- **WRITTEN TASK**
Every line below that holds the word "pixels" must be listed.

- **WORKING DATA**
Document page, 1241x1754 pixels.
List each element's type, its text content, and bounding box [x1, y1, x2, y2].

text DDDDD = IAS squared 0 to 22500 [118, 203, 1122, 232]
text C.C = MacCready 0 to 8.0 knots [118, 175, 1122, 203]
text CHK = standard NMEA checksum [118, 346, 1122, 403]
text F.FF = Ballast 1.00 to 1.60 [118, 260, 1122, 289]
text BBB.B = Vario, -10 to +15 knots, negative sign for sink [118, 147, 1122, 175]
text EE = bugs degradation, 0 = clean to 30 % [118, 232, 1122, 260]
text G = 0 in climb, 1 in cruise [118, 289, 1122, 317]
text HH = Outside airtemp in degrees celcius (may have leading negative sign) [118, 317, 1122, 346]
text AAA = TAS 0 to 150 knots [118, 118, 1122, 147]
--
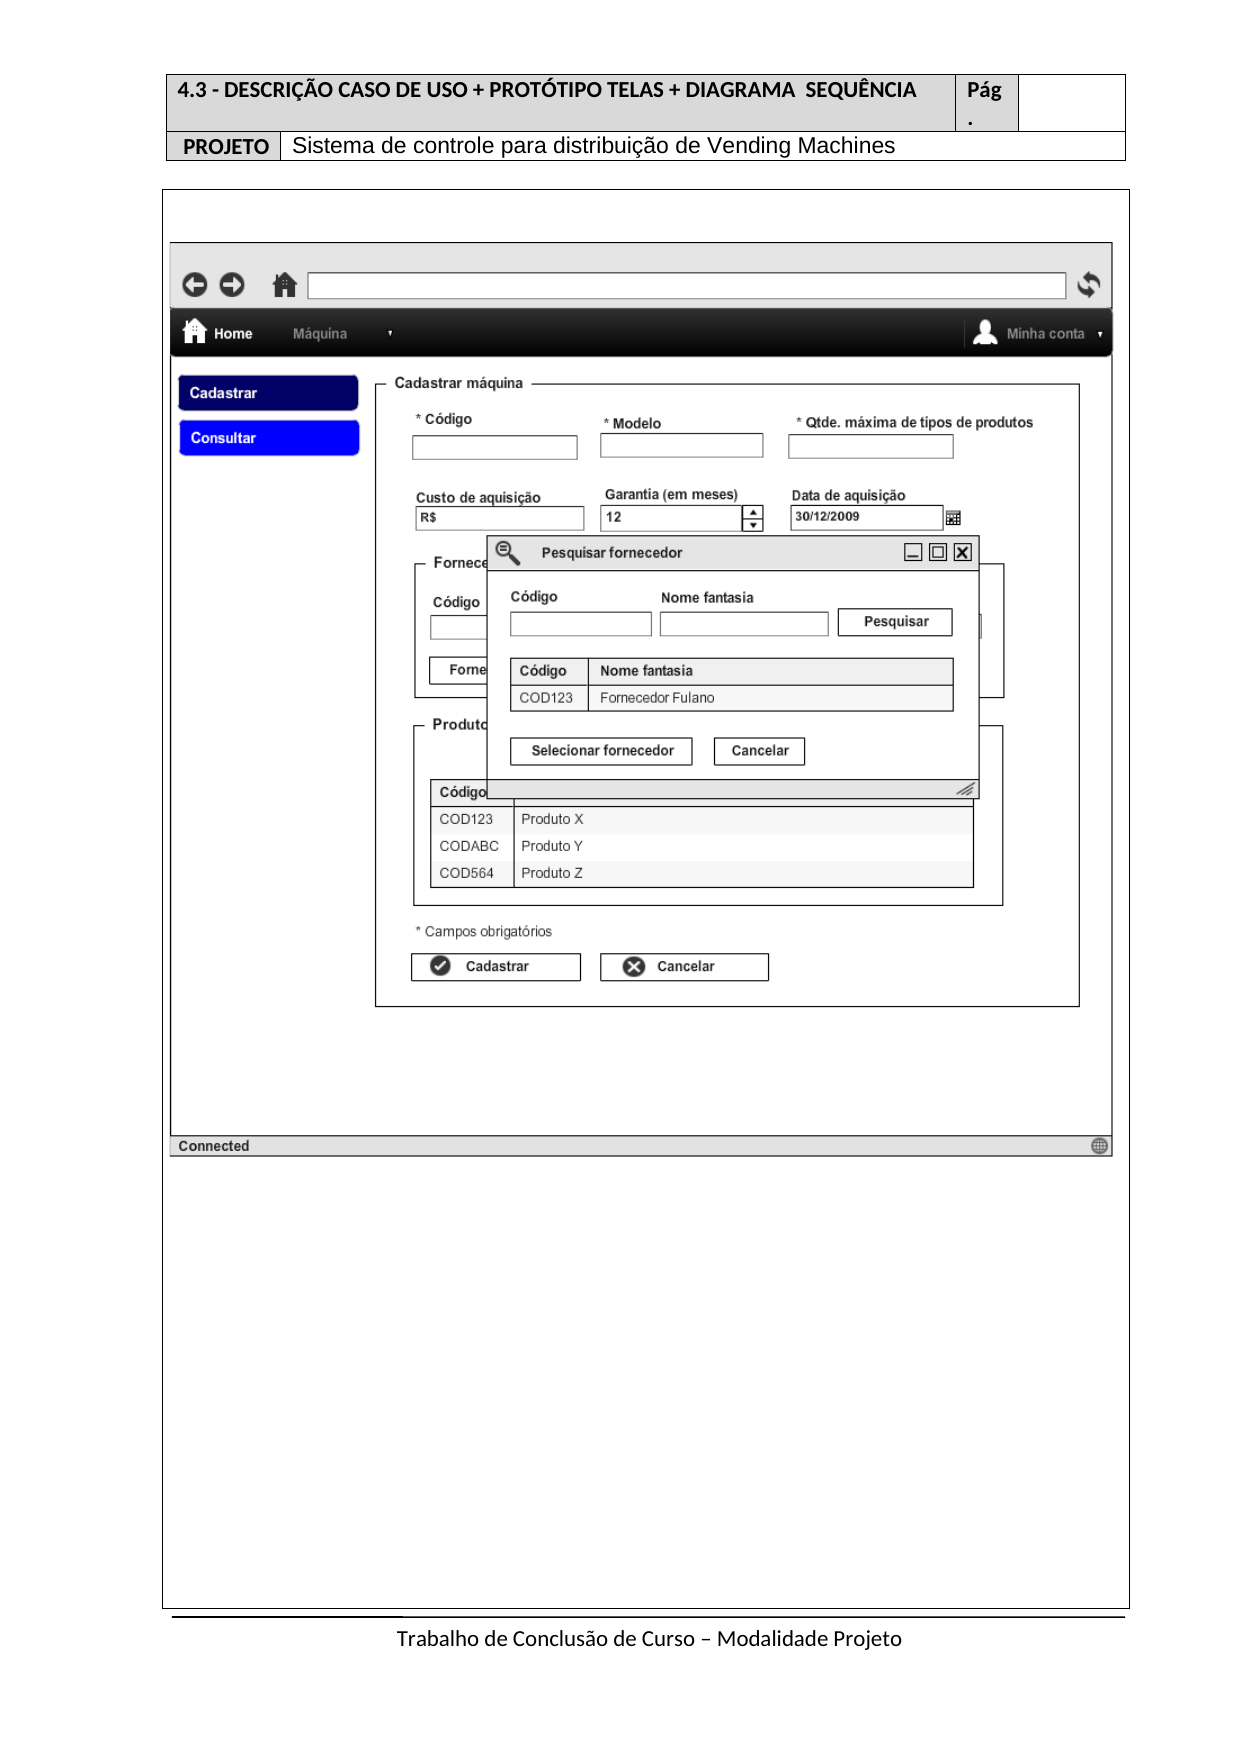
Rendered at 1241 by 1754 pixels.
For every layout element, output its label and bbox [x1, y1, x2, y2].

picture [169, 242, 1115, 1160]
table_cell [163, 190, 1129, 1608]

- **REPLY**
Document page, 1241x1754 pixels.
Rendered at 1241 by 1754 pixels.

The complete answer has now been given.